**Assigned task**.
Copy out the records below with "Save to favorites" renamed to "Add to wishlist", leaving everything else unchanged.

:: Excerpted data

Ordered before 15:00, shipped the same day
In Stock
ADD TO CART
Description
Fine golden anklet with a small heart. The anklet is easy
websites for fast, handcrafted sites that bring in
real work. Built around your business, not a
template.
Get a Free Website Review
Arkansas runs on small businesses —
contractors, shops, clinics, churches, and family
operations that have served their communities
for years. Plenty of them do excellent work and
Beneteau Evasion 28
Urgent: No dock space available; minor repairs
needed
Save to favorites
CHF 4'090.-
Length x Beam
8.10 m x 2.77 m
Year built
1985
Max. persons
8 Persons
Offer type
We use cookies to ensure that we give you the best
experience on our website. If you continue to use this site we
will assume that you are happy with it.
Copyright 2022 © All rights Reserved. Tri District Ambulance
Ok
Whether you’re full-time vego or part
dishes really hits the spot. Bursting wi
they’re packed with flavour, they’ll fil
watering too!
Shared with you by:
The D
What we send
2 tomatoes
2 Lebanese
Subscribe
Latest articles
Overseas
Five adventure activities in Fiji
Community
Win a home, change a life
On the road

::::

**Written answer**.
Ordered before 15:00, shipped the same day
In Stock
ADD TO CART
Description
Fine golden anklet with a small heart. The anklet is easy
websites for fast, handcrafted sites that bring in
real work. Built around your business, not a
template.
Get a Free Website Review
Arkansas runs on small businesses —
contractors, shops, clinics, churches, and family
operations that have served their communities
for years. Plenty of them do excellent work and
Beneteau Evasion 28
Urgent: No dock space available; minor repairs
needed
Add to wishlist
CHF 4'090.-
Length x Beam
8.10 m x 2.77 m
Year built
1985
Max. persons
8 Persons
Offer type
We use cookies to ensure that we give you the best
experience on our website. If you continue to use this site we
will assume that you are happy with it.
Copyright 2022 © All rights Reserved. Tri District Ambulance
Ok
Whether you’re full-time vego or part
dishes really hits the spot. Bursting wi
they’re packed with flavour, they’ll fil
watering too!
Shared with you by:
The D
What we send
2 tomatoes
2 Lebanese
Subscribe
Latest articles
Overseas
Five adventure activities in Fiji
Community
Win a home, change a life
On the road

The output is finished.